On August 11, Ontario Premier Kathleen Wynne, Royal Galipeau, member of Parliament (Ottawa–Orléans) and Ottawa Mayor Jim Watson toured the Confederation Line light-rail transit tunnel to see progress that has been made since mining began in October 2013.
The Metropolitan Washington Airports Authority (MWAA) has selected Charles Stark as the new executive director of the Dulles Corridor Metrorail Project, overseeing construction of the 11.4-mile Phase 2 extension of the Silver Line from Reston, Va., through Washington Dulles International Airport to Ashburn in Loudoun County, Va.
The American Short Line and Regional Railroad Association (ASLRRA) has selected Linda Bauer Darr as president, succeeding Richard Timmons, who is retiring at the end of 2014.
The Santa Clara Valley Transportation Authority (SCVTA) Board of Directors awarded an $86.8-million contract to McCarthy Building Companies, Inc., for the design and construction of the parking structures for VTA's future Berryessa and Milpitas Bay Area Rapid Transit Silicon Valley Berryessa Extension stations.
Kansas City Southern named Erik Hansen vice president intermodal and Daniel Bozung assistant vice president mechanical operations.
The U.S. Department of Transportation (USDOT) awarded the Chicago Transit Authority (CTA) a $35-million Core Capacity grant to lay the groundwork to improve service and capacity on a heavily-traveled segment of its aging North Red Line and Purple Line rail transit system.
Caltrain's Board of Directors unanimously approved a $43.6-million capital budget, which will provide funding for bridge repair work in San Mateo, new safety improvements on the rail system and station modifications to allow for longer trains.
Siemens Rail Automation plans to combine and expand its manufacturing and engineering operations in the Pittsburgh area to specifically support Positive Train Control (PTC) projects, including a project to upgrade train control systems on two lines for the New York Metropolitan Transit Authority (MTA).
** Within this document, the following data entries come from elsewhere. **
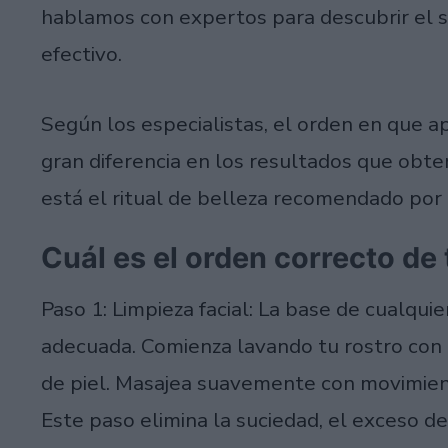
hablamos con expertos para descubrir el s
efectivo.
Según los especialistas, el orden en que 
gran diferencia en los resultados que obt
está el ritual de belleza recomendado por 
Cuál es el orden correcto de t
Paso 1: Limpieza facial: La base de cualquie
adecuada. Comienza lavando tu rostro con 
de piel. Masajea suavemente con movimiento
Este paso elimina la suciedad, el exceso 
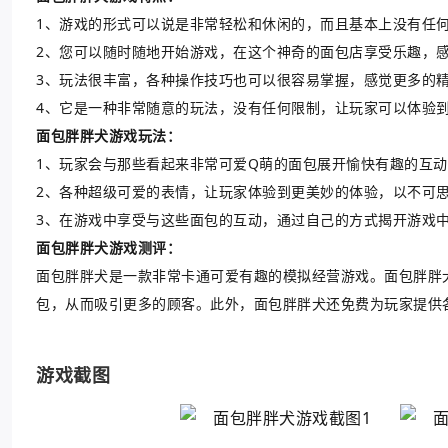
1、游戏的形式可以说是非常轻松和休闲的，而且基本上没有任何
2、您可以随时随地开始游戏，在这个神奇的面包店享受乐趣，感
3、玩法很丰富，各种操作技巧也可以很容易掌握，感觉更多的
4、它是一种非常随意的玩法，没有任何限制，让玩家可以体验
面包胖胖犬游戏玩法：
1、玩家会与那些看起来非常可爱Q萌的面包展开愉快有趣的互动
2、各种超级可爱的表情，让玩家体验到更美妙的体验，以不可思
3、在游戏中享受与这些面包的互动，通过自己的方式揭开游戏
面包胖胖犬游戏测评：
面包胖胖犬是一款非常卡通可爱有趣的模拟经营游戏。面包胖胖
包，从而吸引更多的顾客。此外，面包胖胖犬还免费为玩家提供
游戏截图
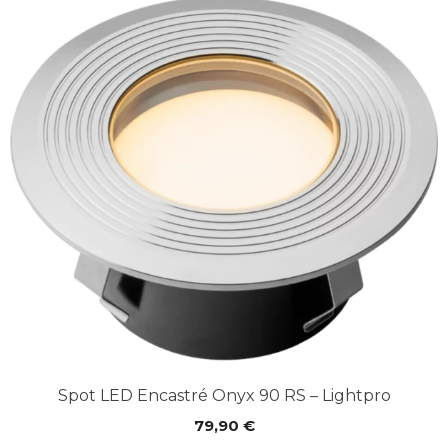
Spot LED Encastré Onyx 90 RS – Lightpro
79,90
€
The company plans to add 129 jobs, 68 in engineering and 61 in manufacturing, at its new location in Munhall, Pa.
Fort Wayne, Ind., Mayor Tom Henry and the mayors of eight other cities plan to sign a memorandum of agreement (MOA) calling for cooperation in development of a Chicago-Fort Wayne-Columbus passenger rail corridor.
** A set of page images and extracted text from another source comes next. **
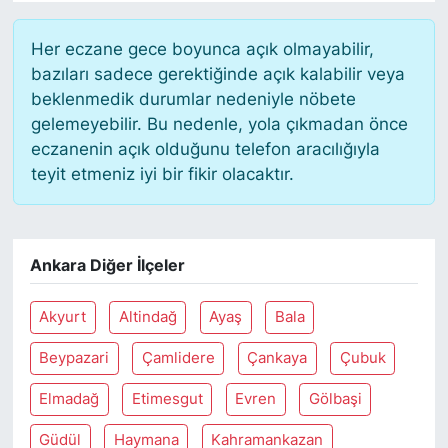
Her eczane gece boyunca açık olmayabilir,
bazıları sadece gerektiğinde açık kalabilir veya
beklenmedik durumlar nedeniyle nöbete
gelemeyebilir. Bu nedenle, yola çıkmadan önce
eczanenin açık olduğunu telefon aracılığıyla
teyit etmeniz iyi bir fikir olacaktır.
Ankara Diğer İlçeler
Akyurt
Altindağ
Ayaş
Bala
Beypazari
Çamlidere
Çankaya
Çubuk
Elmadağ
Etimesgut
Evren
Gölbaşi
Güdül
Haymana
Kahramankazan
The Indiana cities include Fort Wayne, Warsaw, Plymouth, Valparaiso and Gary. The Ohio cities represented are Columbus, Marysville, Kenton and Lima.
The MOA calls for the parties "...to systematically and incrementally develop the higher-speed rail intercity system in cooperation with existing freight rail operators and owners of right‐of-way along a corridor from Chicago to Columbus through northern Indiana, hereafter known as the Northern Indiana/Ohio High Speed Rail Initiative."
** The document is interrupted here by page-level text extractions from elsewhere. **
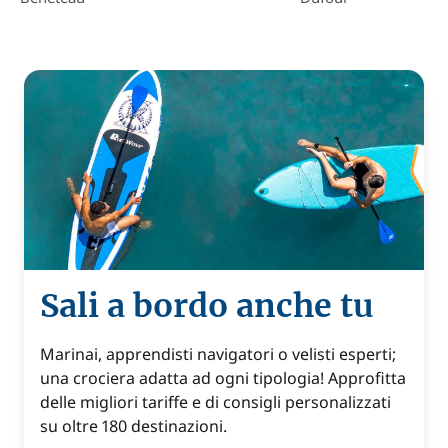
Sali a bordo anche tu
Marinai, apprendisti navigatori o velisti esperti;
una crociera adatta ad ogni tipologia! Approfitta
delle migliori tariffe e di consigli personalizzati
su oltre 180 destinazioni.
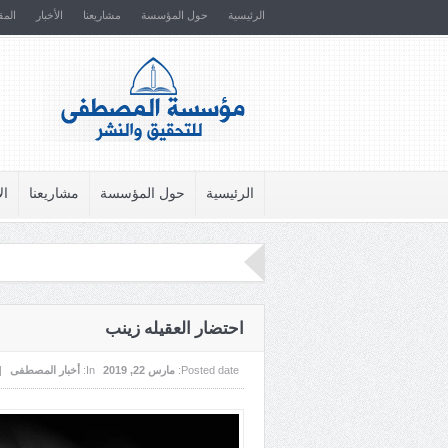
الرئيسية
حول المؤسسة
مشاريعنا
الأخبار
المق
الرئيسية
حول المؤسسة
مشاريعنا
ال
احتضار العقيله زينب
Posted date:
مارس 22, 2019
In:
أخبار المصطفى
|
Specifically, the MOA resolves that the parties will work together to secure funding for the federally-required Environmental Impact Study (EIS), the next step in developing the passenger rail line. The EIS would examine the preliminary engineering, technical analysis, service planning and environmental impacts along several different routes in order to determine the preferred route for locating the rail lines. Once complete, the EIS would be submitted to the Federal Railroad Administration. This study could begin in late 2014 and would take 18 months to complete.
"This is a big step forward in the effort to bring passenger rail back to our community," said Mayor Henry. "The Chicago-Fort Wayne-Columbus corridor will be good for citizens throughout northern Indiana and central Ohio. It will increase transportation alternatives and help boost economic development and tourism."
A rail corridor feasibility study concluded that approximately 2.1-million riders would use the Chicago-Fort Wayne-Columbus route in 2020, with that number growing to more than three million in 2040. The study also estimated that for every $1 of investment, $1.70 would be generated in economic return through job growth and increased property values. The study was completed in 2013 by Transportation Economics & Management Systems, Inc. for the Northeast Indiana Passenger Rail Association.
The 300-mile-long passenger rail corridor would operate up to 12 trains daily, each direction, along the route. Express services would link downtown Chicago to Columbus in less than four hours.
Santa Fe, N.M., residents will see a higher level of safety at Rail Runner crossings in their area, following a review of the crossings by Rio Metro Regional Transit District, the Federal Railroad Administration (FRA), the New Mexico Department of Transportation, the New Mexico Public Regulation Commission and the city of Santa Fe.